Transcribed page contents
------

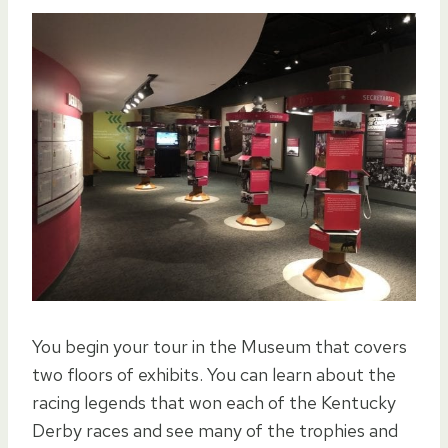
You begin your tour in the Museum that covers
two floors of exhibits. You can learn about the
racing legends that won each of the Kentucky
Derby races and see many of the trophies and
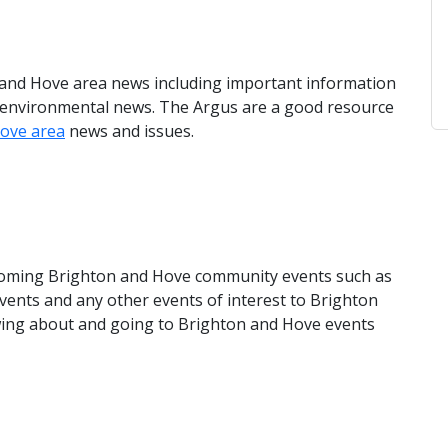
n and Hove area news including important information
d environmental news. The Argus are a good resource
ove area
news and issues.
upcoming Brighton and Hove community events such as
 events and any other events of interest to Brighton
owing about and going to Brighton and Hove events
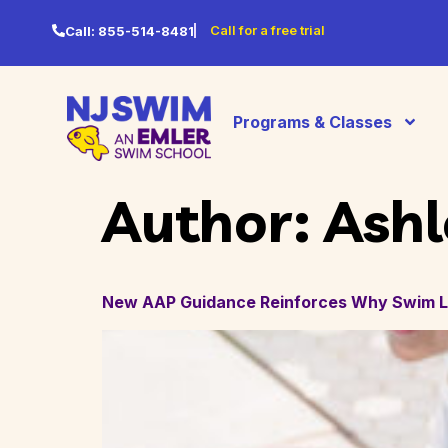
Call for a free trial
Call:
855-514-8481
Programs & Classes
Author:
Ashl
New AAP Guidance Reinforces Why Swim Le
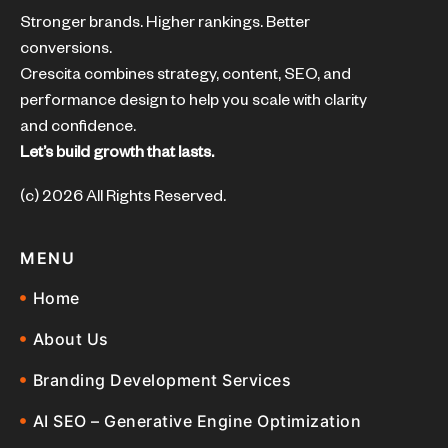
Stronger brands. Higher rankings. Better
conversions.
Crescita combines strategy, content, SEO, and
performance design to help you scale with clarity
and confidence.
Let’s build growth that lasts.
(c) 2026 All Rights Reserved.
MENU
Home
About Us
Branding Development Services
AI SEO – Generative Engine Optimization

------

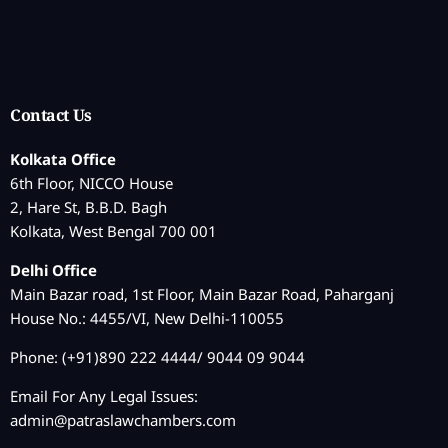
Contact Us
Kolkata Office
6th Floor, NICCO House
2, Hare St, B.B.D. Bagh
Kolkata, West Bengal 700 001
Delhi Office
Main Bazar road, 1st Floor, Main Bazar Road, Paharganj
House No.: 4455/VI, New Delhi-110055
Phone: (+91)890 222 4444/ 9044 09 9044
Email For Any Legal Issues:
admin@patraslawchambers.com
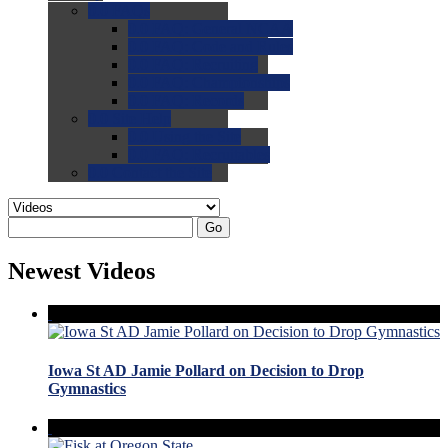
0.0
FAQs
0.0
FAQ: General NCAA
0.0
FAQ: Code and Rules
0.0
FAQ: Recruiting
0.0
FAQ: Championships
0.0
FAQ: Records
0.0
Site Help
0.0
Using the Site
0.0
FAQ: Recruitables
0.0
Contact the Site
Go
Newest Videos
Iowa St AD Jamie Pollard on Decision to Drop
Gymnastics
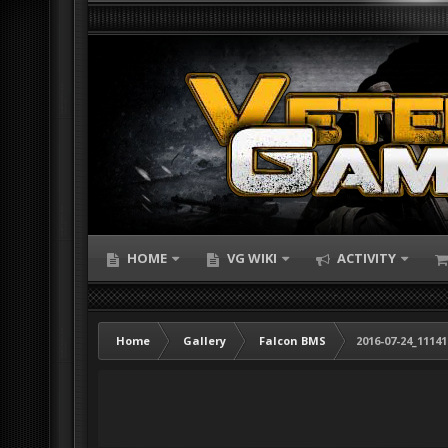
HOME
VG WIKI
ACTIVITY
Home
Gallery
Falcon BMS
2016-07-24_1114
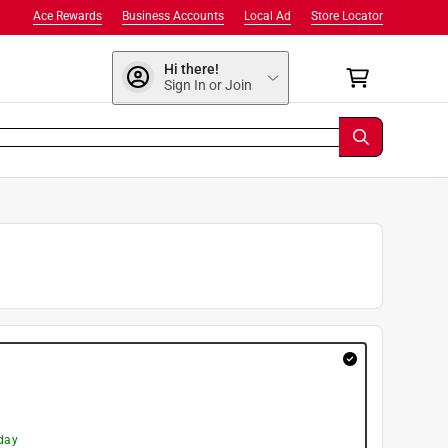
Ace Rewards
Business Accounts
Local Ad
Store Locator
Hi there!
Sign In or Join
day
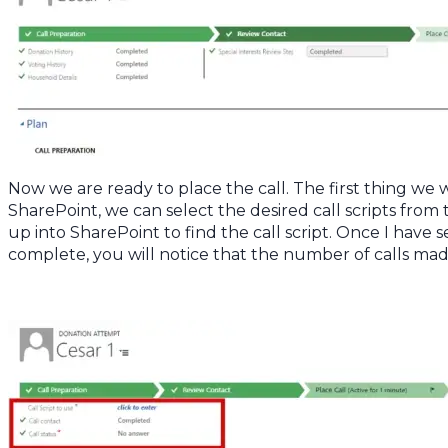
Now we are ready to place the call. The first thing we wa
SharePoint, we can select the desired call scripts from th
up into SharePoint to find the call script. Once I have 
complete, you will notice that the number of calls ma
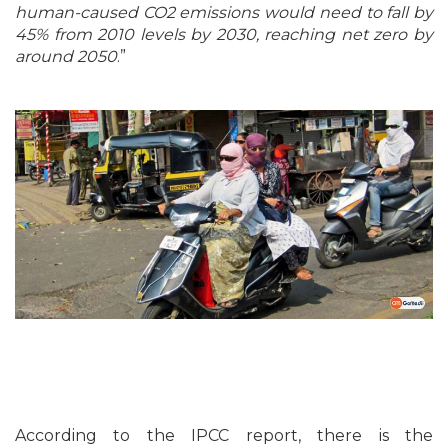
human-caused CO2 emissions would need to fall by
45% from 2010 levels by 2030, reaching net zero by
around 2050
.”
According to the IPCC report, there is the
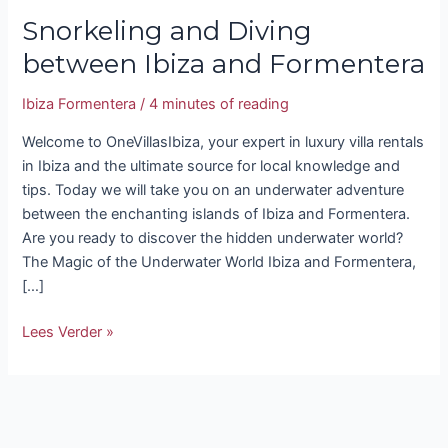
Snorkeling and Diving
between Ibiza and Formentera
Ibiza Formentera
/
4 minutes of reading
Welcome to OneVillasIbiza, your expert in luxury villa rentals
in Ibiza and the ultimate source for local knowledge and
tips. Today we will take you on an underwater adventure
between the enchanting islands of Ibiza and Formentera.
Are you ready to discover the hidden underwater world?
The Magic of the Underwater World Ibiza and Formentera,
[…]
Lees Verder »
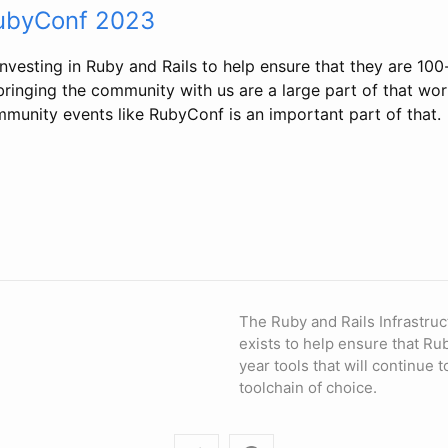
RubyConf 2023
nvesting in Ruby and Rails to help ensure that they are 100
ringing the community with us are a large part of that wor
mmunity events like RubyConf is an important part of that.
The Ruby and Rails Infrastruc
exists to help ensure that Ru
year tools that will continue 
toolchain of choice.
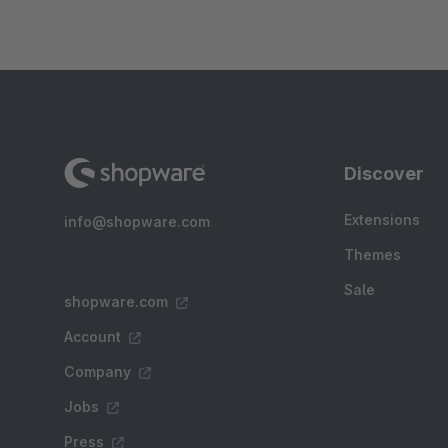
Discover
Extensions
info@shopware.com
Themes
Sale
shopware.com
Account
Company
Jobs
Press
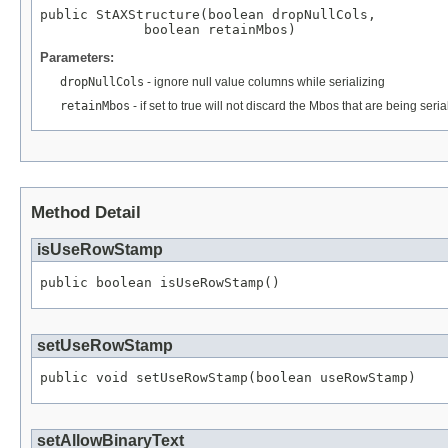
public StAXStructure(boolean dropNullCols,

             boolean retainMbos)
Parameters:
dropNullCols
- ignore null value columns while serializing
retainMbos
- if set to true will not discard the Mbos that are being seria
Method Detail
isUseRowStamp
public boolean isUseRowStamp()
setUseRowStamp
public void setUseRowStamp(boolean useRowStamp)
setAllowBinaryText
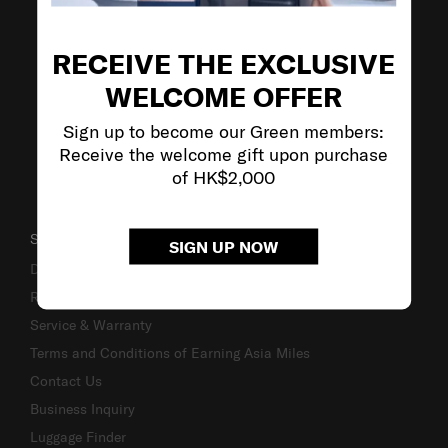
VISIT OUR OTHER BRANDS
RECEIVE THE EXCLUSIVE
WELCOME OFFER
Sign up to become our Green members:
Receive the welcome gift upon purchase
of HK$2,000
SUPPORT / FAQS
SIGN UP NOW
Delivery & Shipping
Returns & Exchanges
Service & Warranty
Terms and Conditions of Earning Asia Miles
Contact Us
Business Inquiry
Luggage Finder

------

- **WHAT YOU WILL DO**
Print, word for word, the lines above that run from the line containing "SharePoint, we can" to the line containing "RubyConf 2023", both included. Keep the pictures out.

- **ANSWER FOR THIS EXERCISE**
SharePoint, we can select the desired call scripts from th
up into SharePoint to find the call script. Once I have 
complete, you will notice that the number of calls ma
human-caused CO2 emissions would need to fall by
45% from 2010 levels by 2030, reaching net zero by
around 2050
.”
According to the IPCC report, there is the
Snorkeling and Diving
between Ibiza and Formentera
Ibiza Formentera
/
4 minutes of reading
Welcome to OneVillasIbiza, your expert in luxury villa rentals
in Ibiza and the ultimate source for local knowledge and
tips. Today we will take you on an underwater adventure
between the enchanting islands of Ibiza and Formentera.
Are you ready to discover the hidden underwater world?
The Magic of the Underwater World Ibiza and Formentera,
[…]
Lees Verder »
RubyConf 2023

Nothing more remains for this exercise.